The first thing we noticed in this year’s annual White Paper EHS State of the Nation reader survey was age. It could be that morbid mindset that seems to settle in with age: the older you get the more you tend to check ages. Take to reading the obits. Anyway, how does the number 54 strike you? That’s the median age of survey respondents.

It puts EHS pros fairly high up there in the “thinning and graying” ranks. Consider: the median age in the U.S. labor force is 41. Median age for physicians: 49. Median age for chemists: 47 and falling fast. Median age for mathematicians: 40. Median age for journalists: 41 (Little wonder the idea of Botox® treatment flashes to mind when I amble around the corridors of HQ). Median age for a construction worker: 40. No state in the union has a median age for public school teachers above 50. Try out these medians for teachers: CA (43); NY (41); PA (43); AZ (44); Texas (43).

In fact, the White Paper results show that four out of every ten EHS pros (42%) is age 55-64. More than three-quarters (76%) of the EHS Nation consists of pros between ages 45 to 64 years.

Now let’s back up. How does this decidedly middle-aged demographic impact the EHS landscape.

The payback

One of the benefits: income should expand with waistlines. $79,000 is the median salary of the White Paper respondents. That’s far better than the U.S. worker median salary of $41,000.

Almost four in ten EHS pros (38%) have annual salaries of $90,000 or more. That could represent executive VPs at the top of the career ladder, certain consultants making good money as expert witnesses, or the survival of the fittest in pared-down one-person EHS departments.

A few plausible explanations for the current salary situation:

EHS pay has expanded parallel to the increasing length of EHS job titles. From the old days of “the safety guy” we’Ve gone to “Senior Vice President for Global Safety, Health, Environment, Quality, Product Stewardship, Corporate Social Responsibility, Sustainability, Crisis Communications, Operational Integrity, and Reputation Management.” The consolidation of jobs under umbrella titles, which reduces headcount in the EHS Department, has benefited the few and the weary.
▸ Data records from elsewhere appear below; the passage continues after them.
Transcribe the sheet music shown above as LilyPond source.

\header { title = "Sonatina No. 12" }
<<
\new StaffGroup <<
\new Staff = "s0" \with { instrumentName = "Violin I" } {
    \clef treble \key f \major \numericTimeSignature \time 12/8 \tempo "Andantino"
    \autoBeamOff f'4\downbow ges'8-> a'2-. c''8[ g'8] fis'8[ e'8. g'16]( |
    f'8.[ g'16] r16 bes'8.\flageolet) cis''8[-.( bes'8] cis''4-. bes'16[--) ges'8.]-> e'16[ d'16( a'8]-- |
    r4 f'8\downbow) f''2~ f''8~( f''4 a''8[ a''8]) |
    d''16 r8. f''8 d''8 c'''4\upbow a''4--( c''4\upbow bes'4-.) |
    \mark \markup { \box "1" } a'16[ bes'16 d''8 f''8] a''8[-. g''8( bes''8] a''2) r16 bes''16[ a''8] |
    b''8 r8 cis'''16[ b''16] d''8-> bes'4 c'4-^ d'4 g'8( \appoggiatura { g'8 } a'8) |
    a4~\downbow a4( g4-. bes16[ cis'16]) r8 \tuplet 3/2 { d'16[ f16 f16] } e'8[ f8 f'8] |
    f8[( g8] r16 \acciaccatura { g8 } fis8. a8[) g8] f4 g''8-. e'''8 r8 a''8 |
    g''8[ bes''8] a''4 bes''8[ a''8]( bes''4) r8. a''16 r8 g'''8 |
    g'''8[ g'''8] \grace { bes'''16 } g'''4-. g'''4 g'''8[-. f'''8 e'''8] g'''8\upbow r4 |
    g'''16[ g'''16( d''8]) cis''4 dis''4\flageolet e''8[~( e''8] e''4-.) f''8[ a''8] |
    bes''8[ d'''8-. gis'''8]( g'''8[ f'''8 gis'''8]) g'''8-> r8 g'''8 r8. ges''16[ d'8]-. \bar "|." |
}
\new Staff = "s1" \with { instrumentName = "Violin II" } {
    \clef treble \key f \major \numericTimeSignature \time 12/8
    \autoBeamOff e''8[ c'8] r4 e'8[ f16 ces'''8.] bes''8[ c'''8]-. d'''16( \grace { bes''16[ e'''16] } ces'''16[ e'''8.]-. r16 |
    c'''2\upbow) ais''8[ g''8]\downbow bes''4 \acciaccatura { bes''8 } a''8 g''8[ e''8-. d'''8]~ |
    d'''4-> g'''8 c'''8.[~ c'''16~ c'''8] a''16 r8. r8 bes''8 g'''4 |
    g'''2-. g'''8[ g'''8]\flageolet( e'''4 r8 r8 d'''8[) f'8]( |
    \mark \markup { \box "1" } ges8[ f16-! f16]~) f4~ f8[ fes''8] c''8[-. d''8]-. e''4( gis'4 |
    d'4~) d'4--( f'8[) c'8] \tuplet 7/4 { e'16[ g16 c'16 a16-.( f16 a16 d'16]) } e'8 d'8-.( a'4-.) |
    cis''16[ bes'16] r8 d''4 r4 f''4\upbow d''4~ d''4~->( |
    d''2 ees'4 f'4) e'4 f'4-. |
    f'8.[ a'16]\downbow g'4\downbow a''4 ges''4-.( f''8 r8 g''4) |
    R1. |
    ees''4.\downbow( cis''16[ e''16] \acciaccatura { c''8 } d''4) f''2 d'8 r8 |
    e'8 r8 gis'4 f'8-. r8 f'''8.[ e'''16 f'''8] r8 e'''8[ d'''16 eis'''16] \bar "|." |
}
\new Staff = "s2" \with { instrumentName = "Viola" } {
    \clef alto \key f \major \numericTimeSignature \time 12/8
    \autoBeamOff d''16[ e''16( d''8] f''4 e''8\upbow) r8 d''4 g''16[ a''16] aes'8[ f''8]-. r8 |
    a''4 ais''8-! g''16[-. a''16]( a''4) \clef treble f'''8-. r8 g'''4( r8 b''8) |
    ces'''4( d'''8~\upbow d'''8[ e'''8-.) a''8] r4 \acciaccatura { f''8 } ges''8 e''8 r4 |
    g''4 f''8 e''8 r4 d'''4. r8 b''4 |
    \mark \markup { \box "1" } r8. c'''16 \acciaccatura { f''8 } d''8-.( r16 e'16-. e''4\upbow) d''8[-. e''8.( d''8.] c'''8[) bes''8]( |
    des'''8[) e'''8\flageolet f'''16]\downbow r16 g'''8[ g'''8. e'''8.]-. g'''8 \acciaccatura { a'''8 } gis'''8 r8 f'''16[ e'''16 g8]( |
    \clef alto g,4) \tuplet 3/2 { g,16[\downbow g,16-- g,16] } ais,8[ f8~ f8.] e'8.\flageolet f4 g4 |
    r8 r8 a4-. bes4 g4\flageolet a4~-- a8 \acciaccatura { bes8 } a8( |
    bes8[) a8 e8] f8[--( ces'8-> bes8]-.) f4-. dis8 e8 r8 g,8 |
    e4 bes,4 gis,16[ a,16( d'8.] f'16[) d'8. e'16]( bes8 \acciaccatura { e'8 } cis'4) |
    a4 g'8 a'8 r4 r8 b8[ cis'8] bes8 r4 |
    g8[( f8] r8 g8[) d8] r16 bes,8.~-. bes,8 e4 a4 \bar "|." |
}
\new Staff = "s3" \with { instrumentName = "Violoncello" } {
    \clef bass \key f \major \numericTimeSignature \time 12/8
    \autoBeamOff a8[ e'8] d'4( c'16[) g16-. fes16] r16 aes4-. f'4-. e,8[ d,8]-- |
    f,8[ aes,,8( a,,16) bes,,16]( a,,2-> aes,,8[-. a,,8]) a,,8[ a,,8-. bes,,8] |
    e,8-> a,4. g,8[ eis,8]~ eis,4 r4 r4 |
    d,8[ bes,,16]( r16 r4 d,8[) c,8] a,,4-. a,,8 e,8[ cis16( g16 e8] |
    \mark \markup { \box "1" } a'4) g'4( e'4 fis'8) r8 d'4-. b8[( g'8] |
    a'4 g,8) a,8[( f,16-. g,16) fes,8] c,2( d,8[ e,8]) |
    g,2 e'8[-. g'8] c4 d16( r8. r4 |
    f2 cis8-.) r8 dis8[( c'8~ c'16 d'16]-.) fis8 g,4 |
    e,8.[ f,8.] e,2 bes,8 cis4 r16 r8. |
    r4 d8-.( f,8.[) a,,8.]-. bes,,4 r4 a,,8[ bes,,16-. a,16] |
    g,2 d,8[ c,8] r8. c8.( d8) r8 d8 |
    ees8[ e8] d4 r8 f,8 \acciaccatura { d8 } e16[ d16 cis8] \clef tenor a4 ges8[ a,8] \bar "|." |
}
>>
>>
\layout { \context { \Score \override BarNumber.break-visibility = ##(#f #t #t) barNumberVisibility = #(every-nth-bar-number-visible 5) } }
You’re going to earn your keep. Smaller staffs and larger work plates mean working longer hours (predicted by 44% of respondents in 2012) and more job-related distress (46%). Here is the cruncher: Only 12% will work with larger EHS resource support in 2012; outpaced by the 19% who foresee declining resource support. Welcome to the new normal.

Nomads have always been an EHS professional stereotype. You know the kind of pro who moves through a number of companies and positions. Some are fortunate enough to get a salary bump at each stop. They come in, fix a problem, and move on. Or they bump heads with management and leave. An alternative career path is working your way up the corporate levels.

Globalization has benefited EHS pay. The onus is on corporations to be responsible world citizens, leave small footprints, audit foreign sites, train foreign workers, and investigate foreign incidents. About one-third of White Paper respondents (32%) have global responsibilities.